▶ _Given data_:

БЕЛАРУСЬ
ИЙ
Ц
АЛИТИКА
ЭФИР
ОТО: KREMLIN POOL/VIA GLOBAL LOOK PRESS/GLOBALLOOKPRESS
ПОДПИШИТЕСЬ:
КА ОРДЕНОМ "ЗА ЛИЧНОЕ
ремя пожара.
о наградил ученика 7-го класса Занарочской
==
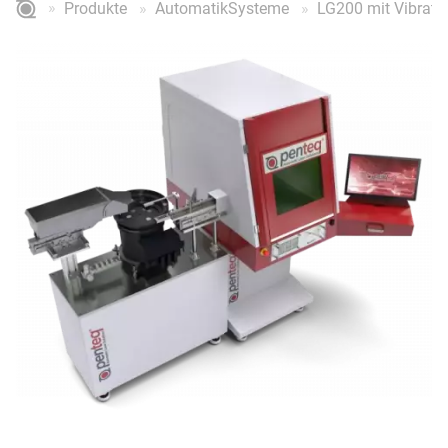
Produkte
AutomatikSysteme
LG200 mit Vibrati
--
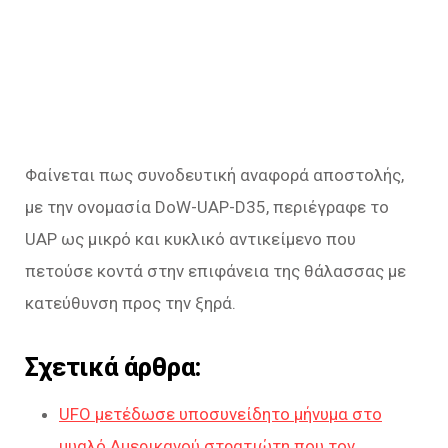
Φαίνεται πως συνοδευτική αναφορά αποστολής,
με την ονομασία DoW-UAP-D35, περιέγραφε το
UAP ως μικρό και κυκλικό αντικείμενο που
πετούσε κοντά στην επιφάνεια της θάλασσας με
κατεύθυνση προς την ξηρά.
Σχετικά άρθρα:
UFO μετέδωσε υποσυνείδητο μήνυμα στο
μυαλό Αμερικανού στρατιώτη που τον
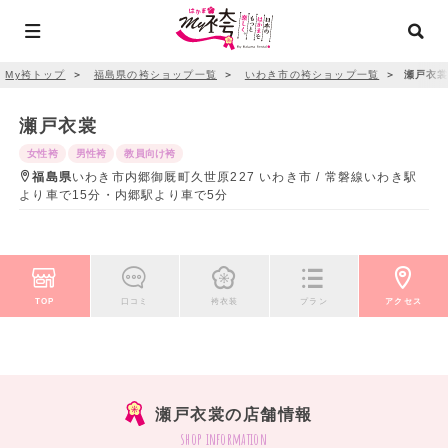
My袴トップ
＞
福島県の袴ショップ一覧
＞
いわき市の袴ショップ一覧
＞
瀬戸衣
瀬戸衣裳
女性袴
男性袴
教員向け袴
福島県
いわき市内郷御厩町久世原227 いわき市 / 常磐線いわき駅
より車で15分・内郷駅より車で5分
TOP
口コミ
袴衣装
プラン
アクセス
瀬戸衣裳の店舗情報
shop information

▶ _Task objective_:
From the line that has "いわき市の袴ショップ一覧" through the line that has "shop information", copy every line exactly as it appears above, and leave out all others.

▶ _Response to this task_:
いわき市の袴ショップ一覧
＞
瀬戸衣
瀬戸衣裳
女性袴
男性袴
教員向け袴
福島県
いわき市内郷御厩町久世原227 いわき市 / 常磐線いわき駅
より車で15分・内郷駅より車で5分
TOP
口コミ
袴衣装
プラン
アクセス
瀬戸衣裳の店舗情報
shop information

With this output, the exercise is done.